To develop our work, we used the Mon(IoT)r Testbed, which is software design to facilitate, organize, and automate the capture of network traffic for IoT devices deployed on a local network. For more information on our testbed and to deploy it yourself for your own IoT experiments, you can visit the dedicated page on this website.

For the purpose of this paper, all the software (including automation and analysis scripts) is available on our public Github repository: https://github.com/NEU-SNS/intl-iot.

If you need access to the dataset (i.e., pcap files for each manual and automated experiment and idle data for both US and UK), please read the terms of our data sharing agreement.

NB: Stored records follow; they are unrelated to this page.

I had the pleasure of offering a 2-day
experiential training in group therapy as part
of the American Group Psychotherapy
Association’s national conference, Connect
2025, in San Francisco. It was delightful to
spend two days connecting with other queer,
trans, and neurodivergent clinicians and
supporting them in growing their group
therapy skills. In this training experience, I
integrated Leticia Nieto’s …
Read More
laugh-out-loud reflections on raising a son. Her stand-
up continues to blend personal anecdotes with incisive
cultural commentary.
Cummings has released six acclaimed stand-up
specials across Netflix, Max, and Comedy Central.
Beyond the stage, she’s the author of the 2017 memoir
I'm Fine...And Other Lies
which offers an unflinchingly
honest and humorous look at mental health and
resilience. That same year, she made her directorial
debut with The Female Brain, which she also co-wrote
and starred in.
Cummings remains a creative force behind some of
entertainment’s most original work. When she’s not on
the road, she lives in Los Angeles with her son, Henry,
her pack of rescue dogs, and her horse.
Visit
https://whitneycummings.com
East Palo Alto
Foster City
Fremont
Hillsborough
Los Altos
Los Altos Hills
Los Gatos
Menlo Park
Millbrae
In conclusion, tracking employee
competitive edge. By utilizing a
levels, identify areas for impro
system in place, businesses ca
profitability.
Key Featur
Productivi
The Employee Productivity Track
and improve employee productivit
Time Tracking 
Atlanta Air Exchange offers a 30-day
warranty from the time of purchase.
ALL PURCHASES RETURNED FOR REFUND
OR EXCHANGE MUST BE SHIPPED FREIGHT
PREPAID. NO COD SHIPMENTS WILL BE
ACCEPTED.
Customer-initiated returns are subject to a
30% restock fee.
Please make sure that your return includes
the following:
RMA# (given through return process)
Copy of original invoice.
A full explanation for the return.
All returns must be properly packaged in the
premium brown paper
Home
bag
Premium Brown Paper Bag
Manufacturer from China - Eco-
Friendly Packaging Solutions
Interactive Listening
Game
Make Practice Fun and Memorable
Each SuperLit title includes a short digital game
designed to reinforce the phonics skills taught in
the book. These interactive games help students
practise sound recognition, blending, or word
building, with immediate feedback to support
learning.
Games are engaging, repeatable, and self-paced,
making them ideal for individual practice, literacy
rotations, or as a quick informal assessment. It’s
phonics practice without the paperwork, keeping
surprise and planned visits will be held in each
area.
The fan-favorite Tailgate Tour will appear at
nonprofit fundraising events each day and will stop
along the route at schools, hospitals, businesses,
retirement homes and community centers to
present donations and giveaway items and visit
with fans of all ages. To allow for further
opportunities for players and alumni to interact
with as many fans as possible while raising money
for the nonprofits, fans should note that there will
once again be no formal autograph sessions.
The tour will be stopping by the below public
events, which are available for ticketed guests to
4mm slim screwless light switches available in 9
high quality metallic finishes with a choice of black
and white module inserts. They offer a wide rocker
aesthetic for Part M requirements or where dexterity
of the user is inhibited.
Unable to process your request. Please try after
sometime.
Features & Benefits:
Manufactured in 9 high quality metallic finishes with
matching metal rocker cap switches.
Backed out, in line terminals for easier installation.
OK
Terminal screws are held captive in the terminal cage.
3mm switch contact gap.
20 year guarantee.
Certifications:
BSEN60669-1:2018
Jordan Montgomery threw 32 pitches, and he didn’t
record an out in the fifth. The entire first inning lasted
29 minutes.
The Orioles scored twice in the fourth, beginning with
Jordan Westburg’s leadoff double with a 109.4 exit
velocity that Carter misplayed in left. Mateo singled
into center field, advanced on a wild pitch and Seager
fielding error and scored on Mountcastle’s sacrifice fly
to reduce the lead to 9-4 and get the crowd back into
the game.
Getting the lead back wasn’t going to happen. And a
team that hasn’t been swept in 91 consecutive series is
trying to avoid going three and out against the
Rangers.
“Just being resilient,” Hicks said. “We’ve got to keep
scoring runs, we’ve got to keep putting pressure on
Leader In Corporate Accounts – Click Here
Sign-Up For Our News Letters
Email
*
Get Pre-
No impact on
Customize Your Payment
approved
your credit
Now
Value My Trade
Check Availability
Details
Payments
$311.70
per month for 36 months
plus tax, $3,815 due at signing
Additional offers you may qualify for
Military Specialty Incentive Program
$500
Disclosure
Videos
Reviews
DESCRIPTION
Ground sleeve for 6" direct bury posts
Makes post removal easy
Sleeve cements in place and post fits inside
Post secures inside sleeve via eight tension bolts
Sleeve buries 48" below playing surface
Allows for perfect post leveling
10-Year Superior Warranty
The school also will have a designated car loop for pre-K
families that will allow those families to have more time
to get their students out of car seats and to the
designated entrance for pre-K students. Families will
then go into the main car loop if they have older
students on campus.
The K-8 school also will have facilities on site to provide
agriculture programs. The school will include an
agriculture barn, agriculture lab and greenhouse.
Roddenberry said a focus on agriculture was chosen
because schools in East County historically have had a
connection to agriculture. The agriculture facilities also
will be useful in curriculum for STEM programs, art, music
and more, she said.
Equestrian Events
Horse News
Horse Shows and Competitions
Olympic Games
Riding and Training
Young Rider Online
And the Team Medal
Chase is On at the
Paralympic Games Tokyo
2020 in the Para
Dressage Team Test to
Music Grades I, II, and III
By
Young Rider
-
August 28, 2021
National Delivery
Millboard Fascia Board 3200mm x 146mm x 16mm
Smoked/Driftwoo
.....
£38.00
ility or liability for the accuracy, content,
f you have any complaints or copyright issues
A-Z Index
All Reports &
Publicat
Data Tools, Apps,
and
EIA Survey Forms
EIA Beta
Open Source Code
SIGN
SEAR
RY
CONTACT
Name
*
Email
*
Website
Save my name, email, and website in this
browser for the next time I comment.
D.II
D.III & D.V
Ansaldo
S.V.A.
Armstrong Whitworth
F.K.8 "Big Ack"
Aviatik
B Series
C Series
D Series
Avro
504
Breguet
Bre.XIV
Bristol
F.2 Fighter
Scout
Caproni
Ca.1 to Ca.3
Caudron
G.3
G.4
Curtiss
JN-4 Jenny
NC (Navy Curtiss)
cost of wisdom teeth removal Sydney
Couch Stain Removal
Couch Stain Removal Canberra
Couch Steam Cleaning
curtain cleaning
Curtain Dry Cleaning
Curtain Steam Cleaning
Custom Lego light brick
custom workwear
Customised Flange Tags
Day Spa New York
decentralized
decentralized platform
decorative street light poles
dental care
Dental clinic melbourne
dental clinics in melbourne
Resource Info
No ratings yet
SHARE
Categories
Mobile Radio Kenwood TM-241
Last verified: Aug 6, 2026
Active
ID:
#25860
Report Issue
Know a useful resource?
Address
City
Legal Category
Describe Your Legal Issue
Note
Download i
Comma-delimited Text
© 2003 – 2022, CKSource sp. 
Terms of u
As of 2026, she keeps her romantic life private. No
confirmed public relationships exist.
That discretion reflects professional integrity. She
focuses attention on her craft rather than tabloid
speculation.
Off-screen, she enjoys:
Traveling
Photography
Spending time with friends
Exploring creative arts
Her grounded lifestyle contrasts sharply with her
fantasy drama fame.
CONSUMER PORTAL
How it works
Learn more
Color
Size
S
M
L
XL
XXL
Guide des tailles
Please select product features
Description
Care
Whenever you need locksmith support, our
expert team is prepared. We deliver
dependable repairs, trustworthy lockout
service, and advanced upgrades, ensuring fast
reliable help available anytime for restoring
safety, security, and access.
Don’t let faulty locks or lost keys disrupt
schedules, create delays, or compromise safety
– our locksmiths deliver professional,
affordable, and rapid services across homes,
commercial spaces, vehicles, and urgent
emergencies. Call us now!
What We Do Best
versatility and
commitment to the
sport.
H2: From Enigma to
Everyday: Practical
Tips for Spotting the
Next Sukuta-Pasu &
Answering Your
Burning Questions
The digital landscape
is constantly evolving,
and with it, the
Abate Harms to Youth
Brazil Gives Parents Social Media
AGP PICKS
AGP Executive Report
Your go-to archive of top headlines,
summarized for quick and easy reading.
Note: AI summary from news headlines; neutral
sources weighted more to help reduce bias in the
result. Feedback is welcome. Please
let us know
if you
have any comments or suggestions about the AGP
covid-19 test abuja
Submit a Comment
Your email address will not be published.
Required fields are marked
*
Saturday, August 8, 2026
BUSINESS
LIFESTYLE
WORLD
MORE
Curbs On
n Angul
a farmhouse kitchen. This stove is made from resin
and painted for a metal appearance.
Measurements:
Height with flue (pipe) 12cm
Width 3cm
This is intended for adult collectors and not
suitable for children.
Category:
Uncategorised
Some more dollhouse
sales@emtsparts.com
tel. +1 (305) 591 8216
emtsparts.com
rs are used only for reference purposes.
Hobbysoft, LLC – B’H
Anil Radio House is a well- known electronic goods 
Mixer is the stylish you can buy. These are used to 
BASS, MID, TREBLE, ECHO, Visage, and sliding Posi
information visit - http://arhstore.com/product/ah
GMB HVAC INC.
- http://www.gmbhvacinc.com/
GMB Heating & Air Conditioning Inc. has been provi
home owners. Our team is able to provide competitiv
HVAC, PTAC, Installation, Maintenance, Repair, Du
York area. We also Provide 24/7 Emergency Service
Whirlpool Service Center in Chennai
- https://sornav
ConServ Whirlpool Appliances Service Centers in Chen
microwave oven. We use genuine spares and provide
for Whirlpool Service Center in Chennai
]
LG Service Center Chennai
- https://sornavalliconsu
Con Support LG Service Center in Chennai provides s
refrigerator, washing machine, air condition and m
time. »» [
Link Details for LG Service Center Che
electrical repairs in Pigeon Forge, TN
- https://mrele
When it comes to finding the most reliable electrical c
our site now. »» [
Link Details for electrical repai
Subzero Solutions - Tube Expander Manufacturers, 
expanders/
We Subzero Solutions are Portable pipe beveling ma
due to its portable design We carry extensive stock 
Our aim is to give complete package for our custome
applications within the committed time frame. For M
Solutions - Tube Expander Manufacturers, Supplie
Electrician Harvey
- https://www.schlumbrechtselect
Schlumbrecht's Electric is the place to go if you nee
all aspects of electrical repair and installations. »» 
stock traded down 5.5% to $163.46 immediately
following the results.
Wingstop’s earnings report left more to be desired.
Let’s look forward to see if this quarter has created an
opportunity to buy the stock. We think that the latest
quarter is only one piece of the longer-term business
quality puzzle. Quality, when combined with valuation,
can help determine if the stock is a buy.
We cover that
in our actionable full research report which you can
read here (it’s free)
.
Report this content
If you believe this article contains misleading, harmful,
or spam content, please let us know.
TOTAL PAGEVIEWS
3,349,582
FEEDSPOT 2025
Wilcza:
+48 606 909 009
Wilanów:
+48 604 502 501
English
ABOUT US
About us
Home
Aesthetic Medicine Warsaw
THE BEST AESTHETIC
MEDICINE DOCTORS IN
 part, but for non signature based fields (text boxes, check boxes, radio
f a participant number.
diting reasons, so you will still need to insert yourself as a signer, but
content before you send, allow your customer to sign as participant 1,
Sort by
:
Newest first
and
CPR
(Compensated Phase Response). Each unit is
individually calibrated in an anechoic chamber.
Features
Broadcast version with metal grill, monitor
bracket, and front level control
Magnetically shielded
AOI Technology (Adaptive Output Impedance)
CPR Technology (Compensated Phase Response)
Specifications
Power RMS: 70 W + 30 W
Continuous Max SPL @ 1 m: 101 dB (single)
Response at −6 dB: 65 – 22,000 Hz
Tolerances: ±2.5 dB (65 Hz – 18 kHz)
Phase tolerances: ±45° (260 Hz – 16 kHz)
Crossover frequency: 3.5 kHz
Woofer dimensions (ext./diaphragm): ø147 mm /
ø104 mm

If you agree to those terms, send an email to the Mon(IoT)r research group at moniotr@ccs.neu.edu with subject “IMC 2019 Payload Dataset.” In the body of the email, you must state that you have read our data sharing agreement and that you agree to abide by its terms. Please be sure to include your name and affiliation in your email as well. We are asking this because, despite our best efforts to anonymize the data, there can still be private or security-sensitive information that we were unable to remove from the traces.

Disclaimer
Several news reports indicate that our study found TVs were sending personal data to third parties. This is incorrect, and we never indicated otherwise. We found that some TV devices contact third parties but we do not know whether they send any personal data because the communication is encrypted.
Additionally, several news reports suggest that TVs are sending information even when they are turned off. We have never indicated that. Our research shows that data were sent when the TVs were turned on but no streaming service or an application were used.